Vivir Pentecostés desde María no es contradictorio, cuando hay identificación con su vida, marcada por el seguimiento de su hijo. La mujer juega un papel clave en la pasión, es la única que permanece en la cruz cuando huyen los discípulos y la primera a la que se le comunica la resurrección, antes de recibir el Espíritu con todos los discípulos. El problema no es María, el Rocío, sino separarla del Espíritu y de la lucha que marcó a Jesús. Una María endiosada, centro de la religiosidad y al margen del proyecto de Jesús, ya no es la cristiana, sino que es desplazada por una diosa mediterránea, centro de una religiosidad sagrada que no cambia a la sociedad, ni a la religión ni al ser humano. Un Cristo sin Espíritu no daría continuidad a su proyecto de vida; una María sin él, se convierte en objeto de una religiosidad emocional, folclórica e inoperante.
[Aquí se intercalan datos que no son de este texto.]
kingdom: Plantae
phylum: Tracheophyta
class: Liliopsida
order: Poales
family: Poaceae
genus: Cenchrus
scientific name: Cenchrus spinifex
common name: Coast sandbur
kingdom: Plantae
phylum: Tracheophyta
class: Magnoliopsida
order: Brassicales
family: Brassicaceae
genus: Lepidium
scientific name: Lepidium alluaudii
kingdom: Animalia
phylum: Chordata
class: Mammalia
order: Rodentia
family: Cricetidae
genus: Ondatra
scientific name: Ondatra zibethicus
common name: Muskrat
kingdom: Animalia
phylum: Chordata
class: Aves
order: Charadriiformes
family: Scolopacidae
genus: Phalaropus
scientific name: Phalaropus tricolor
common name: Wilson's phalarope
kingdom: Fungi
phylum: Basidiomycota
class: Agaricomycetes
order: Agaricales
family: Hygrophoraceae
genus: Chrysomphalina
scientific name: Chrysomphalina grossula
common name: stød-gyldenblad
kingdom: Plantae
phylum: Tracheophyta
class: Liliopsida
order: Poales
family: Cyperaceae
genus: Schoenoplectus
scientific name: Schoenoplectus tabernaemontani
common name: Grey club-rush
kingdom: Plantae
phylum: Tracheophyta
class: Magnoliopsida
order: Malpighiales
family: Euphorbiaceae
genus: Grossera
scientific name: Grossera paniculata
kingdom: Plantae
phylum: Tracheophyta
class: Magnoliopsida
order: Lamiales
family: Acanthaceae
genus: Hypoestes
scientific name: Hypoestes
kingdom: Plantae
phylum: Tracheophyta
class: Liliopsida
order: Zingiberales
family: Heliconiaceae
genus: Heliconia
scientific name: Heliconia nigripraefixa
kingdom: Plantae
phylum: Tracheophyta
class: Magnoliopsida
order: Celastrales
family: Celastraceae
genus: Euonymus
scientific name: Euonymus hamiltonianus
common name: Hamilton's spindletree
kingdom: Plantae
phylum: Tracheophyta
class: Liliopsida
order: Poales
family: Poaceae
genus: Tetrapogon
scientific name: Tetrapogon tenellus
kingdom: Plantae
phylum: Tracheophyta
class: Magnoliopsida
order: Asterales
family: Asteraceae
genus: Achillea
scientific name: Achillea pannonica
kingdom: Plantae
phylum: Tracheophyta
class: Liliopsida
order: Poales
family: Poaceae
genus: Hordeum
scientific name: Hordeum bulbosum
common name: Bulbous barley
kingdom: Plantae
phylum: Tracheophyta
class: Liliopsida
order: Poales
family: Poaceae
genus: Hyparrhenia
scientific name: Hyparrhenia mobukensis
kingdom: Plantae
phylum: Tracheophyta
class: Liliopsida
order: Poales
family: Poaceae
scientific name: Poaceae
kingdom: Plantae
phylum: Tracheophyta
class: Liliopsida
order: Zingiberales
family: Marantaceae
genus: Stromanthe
Y entonces no cambia nada, ni la sociedad, ni la religión, ni la persona. Y el cristianismo se pierde, se cambia en un culto mediterráneo sin más, que no inquieta a nadie.
Pentecostés es más actual que nunca. Hay que cambiar la religión y también la sociedad, porque otras son posibles. Creer es comprometerse con el proyecto del Reino de Jesús, porque los pobres siguen teniendo hambre, la injusticia es más flagrante que nunca y la prepotencia de los poderosos es patente. "El combate por la justicia" y "la liberación de toda situación opresiva" es parte de la misión de la Iglesia, recuerda Pablo VI (Evangelii Nuntiandi 6). No sólo hay que indignarse y motivarse, sino que hay que comprometerse y convertirse en agentes de cambio. "Por su frutos los conoceréis" y esto se dirige a los peregrinos del Rocío, a los cristianos andaluces, a la jerarquía eclesiástica y a todos los ciudadanos de buena voluntad. No podemos ser cristianos sin comprometernos por el cambio social, no se puede seguir a Jesús sin sentir el dolor de tantas familias sin ingresos, de parados sin trabajo, y de recortes sanitarios, educativos y sociales que más cargan a los que tienen menos.
Comprometerse con esto, de palabra y de hecho, forma parte de la identidad cristiana, dinamizada por el Espíritu, que es más importante que nuestras filiaciones políticas. Cuando esto falta, se traiciona Pentecostés a costa del testimonio de María, que recuerda el Dios de los pobres a los poderosos, y no quiere ser la diosa de una religiosidad emotiva y entusiasta, pero inoperante y descomprometida.